The final striping plan for Mt. Hope will have a public hearing of the Public Service Committee of the lansing City Council tomorrow, before the plan goes before the Lansing City Council. But the new bike lanes could be installed this year if approved.

“There’s some low-hanging fruit for sustainability by painting bike lanes,” said Lauren Cooper, who works at MSU and commutes from her neighborhood near Scott Park along Mt. Hope via bicycle each day.

Cooper said that more bicycle lanes would send a signal to millennials that they’re welcome to put down roots in Lansing while maintaining a smaller carbon footprint. But if you don’t build it, the young cyclists may not come. “People aren’t going to bike if it’s not safe.”

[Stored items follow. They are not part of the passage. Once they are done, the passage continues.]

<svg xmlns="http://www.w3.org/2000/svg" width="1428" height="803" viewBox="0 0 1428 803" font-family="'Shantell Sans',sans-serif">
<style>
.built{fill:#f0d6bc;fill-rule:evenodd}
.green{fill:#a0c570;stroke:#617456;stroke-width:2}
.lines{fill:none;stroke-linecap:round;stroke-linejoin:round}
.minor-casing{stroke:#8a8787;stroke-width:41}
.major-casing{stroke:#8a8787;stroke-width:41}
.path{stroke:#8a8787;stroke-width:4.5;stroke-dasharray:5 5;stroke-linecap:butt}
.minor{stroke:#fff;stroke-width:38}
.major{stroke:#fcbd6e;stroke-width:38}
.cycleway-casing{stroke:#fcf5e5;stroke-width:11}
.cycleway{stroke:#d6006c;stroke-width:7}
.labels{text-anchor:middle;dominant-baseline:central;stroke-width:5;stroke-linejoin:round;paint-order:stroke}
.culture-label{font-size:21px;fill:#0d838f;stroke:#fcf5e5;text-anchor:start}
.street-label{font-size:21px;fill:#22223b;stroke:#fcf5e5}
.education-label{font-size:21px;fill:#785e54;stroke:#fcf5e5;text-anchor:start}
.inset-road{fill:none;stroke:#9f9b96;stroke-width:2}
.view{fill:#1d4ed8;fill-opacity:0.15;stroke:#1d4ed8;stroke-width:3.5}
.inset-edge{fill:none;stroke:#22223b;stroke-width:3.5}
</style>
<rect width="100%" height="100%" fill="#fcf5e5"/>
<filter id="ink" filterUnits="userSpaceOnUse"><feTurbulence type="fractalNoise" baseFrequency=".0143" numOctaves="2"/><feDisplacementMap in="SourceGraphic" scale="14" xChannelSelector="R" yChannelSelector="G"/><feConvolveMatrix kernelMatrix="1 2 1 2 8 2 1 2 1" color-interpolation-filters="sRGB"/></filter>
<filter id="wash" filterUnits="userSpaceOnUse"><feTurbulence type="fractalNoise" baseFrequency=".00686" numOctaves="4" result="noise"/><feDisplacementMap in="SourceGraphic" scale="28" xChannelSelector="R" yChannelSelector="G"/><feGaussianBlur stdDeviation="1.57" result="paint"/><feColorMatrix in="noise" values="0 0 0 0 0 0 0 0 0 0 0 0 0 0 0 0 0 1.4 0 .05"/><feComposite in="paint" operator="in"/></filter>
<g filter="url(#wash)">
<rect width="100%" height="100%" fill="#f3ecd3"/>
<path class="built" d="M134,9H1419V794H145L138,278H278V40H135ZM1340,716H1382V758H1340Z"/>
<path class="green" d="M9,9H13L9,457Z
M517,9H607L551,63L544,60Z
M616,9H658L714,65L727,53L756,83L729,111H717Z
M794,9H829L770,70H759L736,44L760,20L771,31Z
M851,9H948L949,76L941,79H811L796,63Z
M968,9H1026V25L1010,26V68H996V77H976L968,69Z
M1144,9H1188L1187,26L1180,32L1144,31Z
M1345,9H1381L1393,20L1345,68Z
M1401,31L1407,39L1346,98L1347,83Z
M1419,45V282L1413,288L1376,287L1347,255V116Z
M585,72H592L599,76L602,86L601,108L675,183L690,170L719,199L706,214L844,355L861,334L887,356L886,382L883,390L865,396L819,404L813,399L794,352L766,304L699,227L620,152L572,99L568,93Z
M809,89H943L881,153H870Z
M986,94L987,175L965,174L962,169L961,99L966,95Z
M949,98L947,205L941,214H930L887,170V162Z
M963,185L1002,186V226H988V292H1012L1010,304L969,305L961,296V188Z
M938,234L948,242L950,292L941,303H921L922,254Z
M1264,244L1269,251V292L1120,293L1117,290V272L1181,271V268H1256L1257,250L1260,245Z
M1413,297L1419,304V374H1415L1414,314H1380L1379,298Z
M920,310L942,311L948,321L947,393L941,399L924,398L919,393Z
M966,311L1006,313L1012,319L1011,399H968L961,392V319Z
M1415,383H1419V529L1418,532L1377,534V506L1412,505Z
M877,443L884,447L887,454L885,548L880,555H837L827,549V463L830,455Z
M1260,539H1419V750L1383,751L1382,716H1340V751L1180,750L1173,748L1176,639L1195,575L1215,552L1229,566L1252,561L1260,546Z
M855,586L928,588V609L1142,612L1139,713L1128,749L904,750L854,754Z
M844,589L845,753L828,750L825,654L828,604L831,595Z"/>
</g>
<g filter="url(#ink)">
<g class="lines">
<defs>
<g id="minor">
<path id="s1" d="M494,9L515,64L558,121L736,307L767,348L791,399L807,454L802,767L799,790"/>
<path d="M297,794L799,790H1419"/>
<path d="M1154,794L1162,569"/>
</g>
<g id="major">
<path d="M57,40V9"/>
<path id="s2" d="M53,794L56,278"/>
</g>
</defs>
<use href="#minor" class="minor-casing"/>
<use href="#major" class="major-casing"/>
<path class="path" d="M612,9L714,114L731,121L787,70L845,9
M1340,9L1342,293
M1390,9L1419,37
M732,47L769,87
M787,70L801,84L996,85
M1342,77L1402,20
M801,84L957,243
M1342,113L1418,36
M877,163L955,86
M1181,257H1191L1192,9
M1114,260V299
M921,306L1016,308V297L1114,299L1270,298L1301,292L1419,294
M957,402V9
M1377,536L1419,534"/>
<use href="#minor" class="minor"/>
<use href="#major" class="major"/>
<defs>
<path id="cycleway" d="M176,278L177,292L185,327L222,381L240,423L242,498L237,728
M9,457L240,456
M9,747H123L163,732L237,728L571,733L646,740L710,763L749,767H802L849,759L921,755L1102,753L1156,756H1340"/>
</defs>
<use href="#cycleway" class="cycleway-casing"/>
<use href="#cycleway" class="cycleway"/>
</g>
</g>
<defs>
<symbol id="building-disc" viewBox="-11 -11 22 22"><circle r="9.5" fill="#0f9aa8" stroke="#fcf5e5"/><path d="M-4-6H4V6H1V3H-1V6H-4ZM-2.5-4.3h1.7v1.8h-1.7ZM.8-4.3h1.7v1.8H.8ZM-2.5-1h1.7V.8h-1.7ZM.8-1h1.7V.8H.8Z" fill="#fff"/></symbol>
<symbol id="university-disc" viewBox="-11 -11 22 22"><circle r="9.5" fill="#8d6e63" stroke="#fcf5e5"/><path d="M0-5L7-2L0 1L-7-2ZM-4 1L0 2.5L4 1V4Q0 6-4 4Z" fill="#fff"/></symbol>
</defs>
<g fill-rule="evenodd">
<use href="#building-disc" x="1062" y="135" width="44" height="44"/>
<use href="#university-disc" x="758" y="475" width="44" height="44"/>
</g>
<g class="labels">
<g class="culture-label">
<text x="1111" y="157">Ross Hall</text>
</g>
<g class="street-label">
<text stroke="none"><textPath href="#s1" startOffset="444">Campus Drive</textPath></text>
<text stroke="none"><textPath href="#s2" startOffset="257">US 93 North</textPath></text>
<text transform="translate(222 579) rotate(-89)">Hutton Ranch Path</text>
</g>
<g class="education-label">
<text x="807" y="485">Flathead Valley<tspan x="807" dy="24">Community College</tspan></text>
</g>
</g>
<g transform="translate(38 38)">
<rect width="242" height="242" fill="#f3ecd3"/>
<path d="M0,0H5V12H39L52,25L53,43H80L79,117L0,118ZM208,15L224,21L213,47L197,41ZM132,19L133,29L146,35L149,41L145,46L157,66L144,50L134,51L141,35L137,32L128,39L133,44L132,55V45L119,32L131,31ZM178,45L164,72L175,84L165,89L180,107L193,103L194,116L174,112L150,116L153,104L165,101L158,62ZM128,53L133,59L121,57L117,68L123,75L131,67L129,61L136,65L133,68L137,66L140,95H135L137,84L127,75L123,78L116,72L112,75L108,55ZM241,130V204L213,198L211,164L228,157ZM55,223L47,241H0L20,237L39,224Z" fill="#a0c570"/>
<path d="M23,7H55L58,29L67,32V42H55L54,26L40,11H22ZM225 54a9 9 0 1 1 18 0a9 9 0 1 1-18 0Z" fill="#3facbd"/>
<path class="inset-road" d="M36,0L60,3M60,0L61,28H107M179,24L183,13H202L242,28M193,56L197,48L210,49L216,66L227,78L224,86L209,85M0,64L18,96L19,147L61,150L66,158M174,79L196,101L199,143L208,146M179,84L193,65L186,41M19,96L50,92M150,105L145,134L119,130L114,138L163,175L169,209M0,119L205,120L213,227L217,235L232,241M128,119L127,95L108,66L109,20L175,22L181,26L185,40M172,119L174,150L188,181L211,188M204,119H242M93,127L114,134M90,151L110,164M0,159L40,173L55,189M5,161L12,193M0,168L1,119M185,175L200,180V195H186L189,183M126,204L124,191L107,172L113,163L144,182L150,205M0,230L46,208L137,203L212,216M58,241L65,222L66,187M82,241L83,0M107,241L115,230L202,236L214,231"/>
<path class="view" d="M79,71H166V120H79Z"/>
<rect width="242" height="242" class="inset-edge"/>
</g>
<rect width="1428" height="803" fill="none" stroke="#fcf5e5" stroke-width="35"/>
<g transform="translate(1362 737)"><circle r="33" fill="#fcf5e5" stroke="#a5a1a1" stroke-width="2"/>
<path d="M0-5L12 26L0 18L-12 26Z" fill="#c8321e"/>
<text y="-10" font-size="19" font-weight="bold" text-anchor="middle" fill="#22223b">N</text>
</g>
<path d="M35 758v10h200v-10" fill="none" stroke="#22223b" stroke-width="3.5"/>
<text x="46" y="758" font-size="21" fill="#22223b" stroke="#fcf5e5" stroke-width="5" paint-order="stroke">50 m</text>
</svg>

She said too much of city government had outdated views on city streets and was slow to engage the bicycle community. “Nobody’s thinking about it. They’re just doing it the same way they’ve done before.”

But Mayor Andy Schor said that if there’s community support for it, Lansing could work with Ingham County and East Lansing to construct a protected bike lane on Mt. Hope all the way from the River Trail crossing east to Okemos. This type of lane would provide more of a buffer from cars to improve safety.

Given a nudge, the Schor administration appears to be responding.

“We will look at opportunities to install non-motorized options wherever we can, and we have already taken steps to do this in several areas of the city (including the new Eastside Connector),” Schor wrote Cooper in an email. “If we can make Mt. Hope work here, then it is certainly worth looking at.”

Mt. Hope would be a good through corridor for bicycles to cross Lansing’s south side. But the road narrows near Pennsylvania Avenue, and Kilpatrick is reluctant to recommend taking out the center turn lane, which would have to be studied. The city relies heavily on center turn lanes throughout its grid to avoid rear-end accidents. The third lane for cars also helps traffic zip through town faster.

Bicycle activists, however, question sections of streets like Mt. Hope that have three lanes for cars and no lanes for bikes. “Does it really need a center turn lane for block after block?” asked Tim Potter, a sustainable transportation manager at MSU.

Kilpatrick had bad news for motorists and cyclists dodging the chuckholes on Kalamazoo Street — the primary east-west cycling corridor from East Lansing to downtown. The street was meant to be paved this year, but the rising cost of asphalt pushed all bids beyond the city’s budget, canceling the project.

The street now may not be repaved until 2021, having lost its place in the queue behind other streets in disrepair, such as Aurelius, Delta River Drive and Jolly Road — all of which will be redone next year. Pennsylvania Avenue will likely be reconstructed in 2021 as well. There are no plans to repave the rest of potholed Mt Hope Avenue west of Aurelius, except to redo the streets after more pipe work underneath.

If Democratic Gov. Gretchen Whitmer and the Republican Legislature strike a deal this fall on a transportation package, it would be a boon for cash-strapped cities with aging infrastructure like Lansing, but motorists would likely see little improvement immediately.

Kilpatrick said it can take six months to set the design for roadworks, and its best to bid on construction jobs in winter — before demand and the cost goes up with spring and summer weather next year. Lansing could add some work to the end of its 2020 schedule, but more likely a package would help the city keep up with road maintenance in the new decade.